The first reason the answer to this question is NO! is an obvious one, ethically, it's a big no-no to diagnose someone you've never met before. You wouldn't tell your client that his mom has Borderline Personality Disorder, for example. The only people we can analyze, diagnose and recommend treatment for are our clients. Diagnosing requires meeting with an individual and often hearing private information they don't disclose to others.

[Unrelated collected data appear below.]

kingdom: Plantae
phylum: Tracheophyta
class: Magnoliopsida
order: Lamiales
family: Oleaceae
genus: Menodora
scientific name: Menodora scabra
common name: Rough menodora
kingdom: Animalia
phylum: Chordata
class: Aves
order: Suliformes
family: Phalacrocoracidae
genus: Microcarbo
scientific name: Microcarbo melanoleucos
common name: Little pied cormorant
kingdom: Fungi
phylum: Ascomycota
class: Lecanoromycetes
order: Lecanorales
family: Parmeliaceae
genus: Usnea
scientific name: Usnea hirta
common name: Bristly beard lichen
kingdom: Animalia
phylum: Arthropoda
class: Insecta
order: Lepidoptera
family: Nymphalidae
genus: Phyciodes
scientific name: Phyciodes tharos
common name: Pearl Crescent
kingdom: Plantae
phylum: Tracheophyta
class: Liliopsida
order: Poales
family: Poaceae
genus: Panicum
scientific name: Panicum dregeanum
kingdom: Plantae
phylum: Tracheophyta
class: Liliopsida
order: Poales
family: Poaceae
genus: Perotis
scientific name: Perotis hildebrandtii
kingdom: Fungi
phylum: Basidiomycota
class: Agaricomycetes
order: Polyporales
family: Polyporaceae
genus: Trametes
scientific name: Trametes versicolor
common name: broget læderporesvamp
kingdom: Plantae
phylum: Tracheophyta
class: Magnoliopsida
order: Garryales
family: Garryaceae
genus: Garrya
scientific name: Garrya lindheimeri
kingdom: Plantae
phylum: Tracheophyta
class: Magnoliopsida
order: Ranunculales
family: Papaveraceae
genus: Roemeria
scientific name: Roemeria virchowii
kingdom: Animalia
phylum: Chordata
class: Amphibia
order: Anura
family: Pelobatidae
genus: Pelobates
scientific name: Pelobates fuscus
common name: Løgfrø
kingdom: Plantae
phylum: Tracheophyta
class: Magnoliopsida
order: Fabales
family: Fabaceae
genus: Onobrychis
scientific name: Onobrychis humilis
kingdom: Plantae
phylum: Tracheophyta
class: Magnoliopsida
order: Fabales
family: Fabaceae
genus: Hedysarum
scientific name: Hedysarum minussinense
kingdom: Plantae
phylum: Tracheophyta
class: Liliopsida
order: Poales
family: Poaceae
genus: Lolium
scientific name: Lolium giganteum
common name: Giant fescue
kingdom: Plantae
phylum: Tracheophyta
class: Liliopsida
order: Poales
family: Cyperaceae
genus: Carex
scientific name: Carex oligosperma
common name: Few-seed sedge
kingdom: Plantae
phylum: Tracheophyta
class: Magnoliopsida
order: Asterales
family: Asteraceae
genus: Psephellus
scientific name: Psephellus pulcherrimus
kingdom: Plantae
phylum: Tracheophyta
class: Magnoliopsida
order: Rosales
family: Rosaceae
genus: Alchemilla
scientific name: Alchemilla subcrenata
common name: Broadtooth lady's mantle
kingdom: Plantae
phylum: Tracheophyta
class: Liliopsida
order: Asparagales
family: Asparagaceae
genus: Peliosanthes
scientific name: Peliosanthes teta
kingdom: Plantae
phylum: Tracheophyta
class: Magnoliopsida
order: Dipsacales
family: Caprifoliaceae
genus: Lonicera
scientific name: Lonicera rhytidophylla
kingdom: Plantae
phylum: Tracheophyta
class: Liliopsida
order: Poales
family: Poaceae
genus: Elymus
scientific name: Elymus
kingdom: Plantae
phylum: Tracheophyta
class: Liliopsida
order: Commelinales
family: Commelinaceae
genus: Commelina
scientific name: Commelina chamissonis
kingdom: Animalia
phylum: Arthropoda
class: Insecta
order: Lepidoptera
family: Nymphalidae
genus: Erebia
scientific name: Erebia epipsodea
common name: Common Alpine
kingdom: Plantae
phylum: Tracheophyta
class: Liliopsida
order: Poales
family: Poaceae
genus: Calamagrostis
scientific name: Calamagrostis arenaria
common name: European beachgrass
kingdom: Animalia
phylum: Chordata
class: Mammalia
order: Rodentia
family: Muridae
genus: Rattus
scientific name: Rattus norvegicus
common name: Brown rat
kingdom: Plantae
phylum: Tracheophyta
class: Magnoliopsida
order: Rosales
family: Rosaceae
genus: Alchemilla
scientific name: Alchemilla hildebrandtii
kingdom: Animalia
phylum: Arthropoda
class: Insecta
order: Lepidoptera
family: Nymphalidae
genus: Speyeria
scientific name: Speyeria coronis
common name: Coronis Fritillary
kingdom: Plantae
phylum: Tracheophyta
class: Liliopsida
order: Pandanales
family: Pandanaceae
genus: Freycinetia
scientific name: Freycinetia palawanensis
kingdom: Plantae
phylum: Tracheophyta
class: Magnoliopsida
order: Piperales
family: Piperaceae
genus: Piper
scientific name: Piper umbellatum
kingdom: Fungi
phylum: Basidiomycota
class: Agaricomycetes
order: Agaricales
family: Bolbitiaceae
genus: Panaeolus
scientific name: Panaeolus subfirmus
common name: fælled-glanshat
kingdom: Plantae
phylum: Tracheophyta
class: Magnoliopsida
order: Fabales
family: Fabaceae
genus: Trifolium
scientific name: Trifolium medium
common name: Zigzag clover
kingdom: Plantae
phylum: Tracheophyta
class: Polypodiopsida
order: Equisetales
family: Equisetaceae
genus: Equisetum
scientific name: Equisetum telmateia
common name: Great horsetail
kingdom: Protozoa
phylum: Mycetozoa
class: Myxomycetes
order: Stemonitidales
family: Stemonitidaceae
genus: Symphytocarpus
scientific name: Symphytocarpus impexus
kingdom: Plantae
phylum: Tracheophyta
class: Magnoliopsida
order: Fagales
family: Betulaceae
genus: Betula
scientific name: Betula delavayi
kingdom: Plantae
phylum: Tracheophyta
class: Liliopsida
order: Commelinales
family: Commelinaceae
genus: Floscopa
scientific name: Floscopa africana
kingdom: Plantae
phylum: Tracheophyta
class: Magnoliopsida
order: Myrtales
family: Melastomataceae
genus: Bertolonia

The second reason is that an ethics rule the APA created in direct response to a politician taking legal action against Psychiatrists who called him unfit for the presidency because of certain mental illnesses. In 1964, Barry Goldwater successfully sued the Psychiatrists quoted in the article for libel, and the APA gave us "The Goldwater Rule", which states:
On occasion psychiatrists are asked for an opinion about an individual who is in the light of public attention or who has disclosed information about himself/herself through public media. In such circumstances, a psychiatrist may share with the public his or her expertise about psychiatric issues in general. However, it is unethical for a psychiatrist to offer a professional opinion unless he or she has conducted an examination and has been granted proper authorization for such a statement.
Sure, we all have personal, private thoughts about each of the candidates. It may be tempting to offer a professional opinion about someone based on the behaviors they exhibit, but proceed with caution.